Genetic distance reflected by DA distance is considered an effective analysis method to reveal the genetic divergences between populations within a species (Nei, Tajima & Tateno, 1983). Detailed data were shown in Dataset S4, and the genetic distance between Yao and Zhuang, Yao and Kelao, and Zhuang and Kelao were 0.0042, 0.0042, and 0.0011, respectively; thus, the genetic distances between Yao, Kelao, and Zhuang groups were very close. The results show the Kelao groups had closer relationships with Zhuang groups, indicating that Kelao groups in the Guangxi region might have been subjected to intensive gene exchange with Zhuang groups in ancient times (He et al., 2019). As shown in Fig. 2, the three Guangxi groups have a close genetic distance with most Asian populations, the values of DA genetic distance were consistent with the geographic locations of these populations. Compared with East Asian groups, Eurasian groups, European groups, Mexican groups, and Nigeria groups were found had more differences with Guangxi three ethnic groups. The results of the STRUCTURE analysis were roughly in line with population differentiation. From this analysis, 28 populations were classified into geographic patterns.
Principal component analysis
According to Fig. 3, different continent populations could be divided into four quadrants. Most Asian groups (Beijing Han, Shanghai Han, Guangdong Han, Xibe, Yi, Bai, Zhuang, Yao, Kelao, She, Tibet Tibetan, Qinghai Tibetan, South Korean, and Vietnamese groups) distributed in the left quadrant.
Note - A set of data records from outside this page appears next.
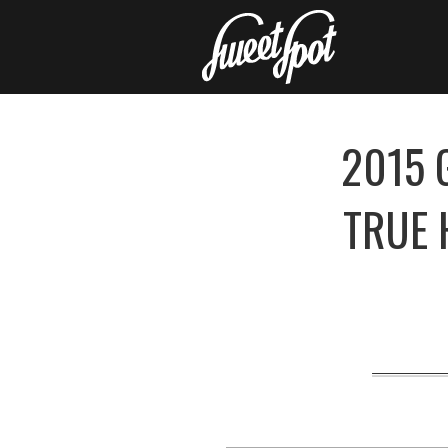
2015 
TRUE 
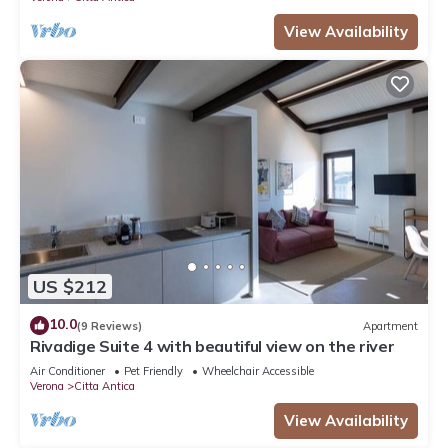
View Availability
US $212
10.0
(9 Reviews)
Apartment
Rivadige Suite 4 with beautiful view on the river
Air Conditioner
Pet Friendly
Wheelchair Accessible
Verona
Citta Antica
View Availability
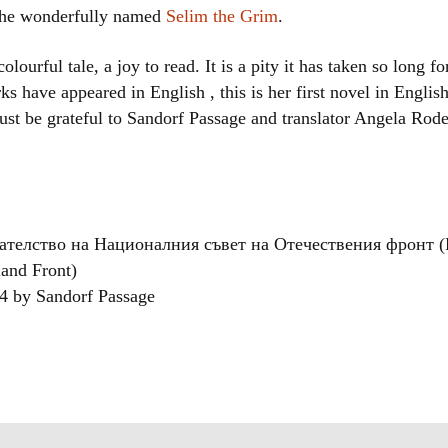
 the wonderfully named
Selim the Grim
.
lourful tale, a joy to read. It is a pity it has taken so long f
ks have appeared in English , this is her first novel in Englis
st be grateful to Sandorf Passage and translator Angela Rodel
здателство на Националния съвет на Отечествения фронт (P
land Front)
024 by Sandorf Passage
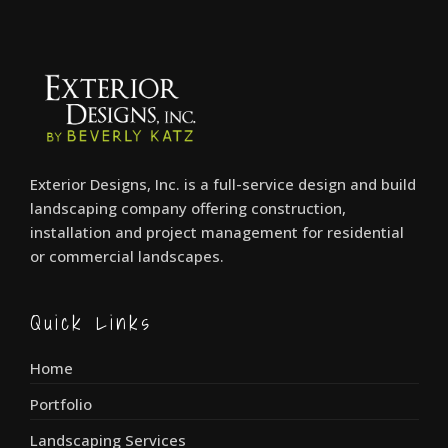
Exterior Designs, Inc. is a full-service design and build
landscaping company offering construction,
installation and project management for residential
or commercial landscapes.
Quick Links
Home
Portfolio
Landscaping Services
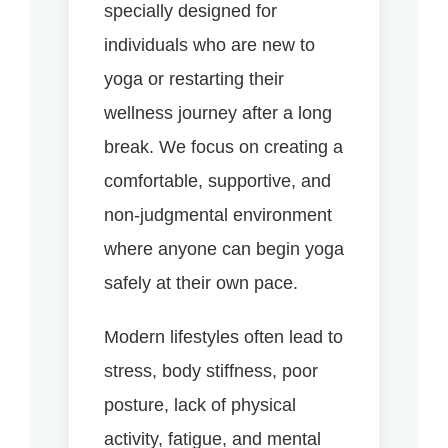
specially designed for
individuals who are new to
yoga or restarting their
wellness journey after a long
break. We focus on creating a
comfortable, supportive, and
non-judgmental environment
where anyone can begin yoga
safely at their own pace.
Modern lifestyles often lead to
stress, body stiffness, poor
posture, lack of physical
activity, fatigue, and mental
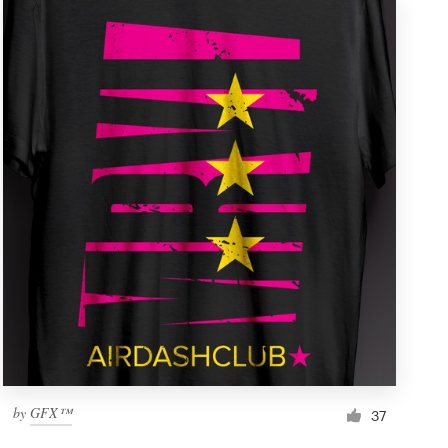
by
GFX™
37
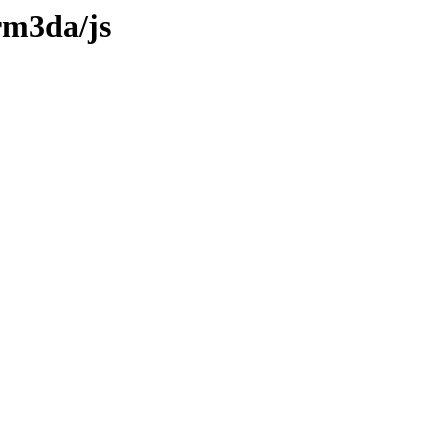
rm3da/js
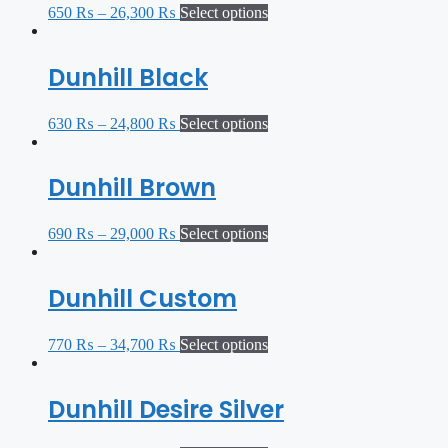
650
₨
–
26,300
₨
Select options
Dunhill Black
630
₨
–
24,800
₨
Select options
Dunhill Brown
690
₨
–
29,000
₨
Select options
Dunhill Custom
770
₨
–
34,700
₨
Select options
Dunhill Desire Silver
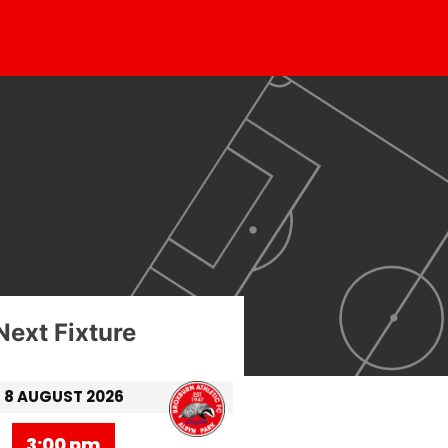
Next Fixture
8 AUGUST 2026
3:00 pm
The studied Yao and Zhuang groups were adjacent to She, Yi, and Guangdong Han groups, and Kelao group was adjacent to Bai groups. Following by other Chinese populations, which indicated Guangxi three ethnic groups might have close genetic relationships with She, Yi, Guangdong Han, and Bai groups. In addition, Yao groups had closer relationships with She groups. It may be that Yao groups and She groups have a homologous ancestor (Li et al., 2003). Moreover, the distribution of the other populations was in accordance with geographical patterns.
In conclusion, we obtained the allele frequencies and forensic parameters of 30 autosomal indels loci for Yao, Kelao, and Zhuang groups in Guangxi. The set of 30 indels showed high efficiency in individual identification of these samples. The results of DA distance, PCA, and cluster analysis all showed that Zhuang groups had very close genetic relationships with Yao and Kelao groups in the Guangxi region. Furthermore, studies were performed in order to compare the three ethnic groups in Guangxi with more reference groups. All these results were helpful in providing a better understanding of the genetic background of people in the Guangxi region.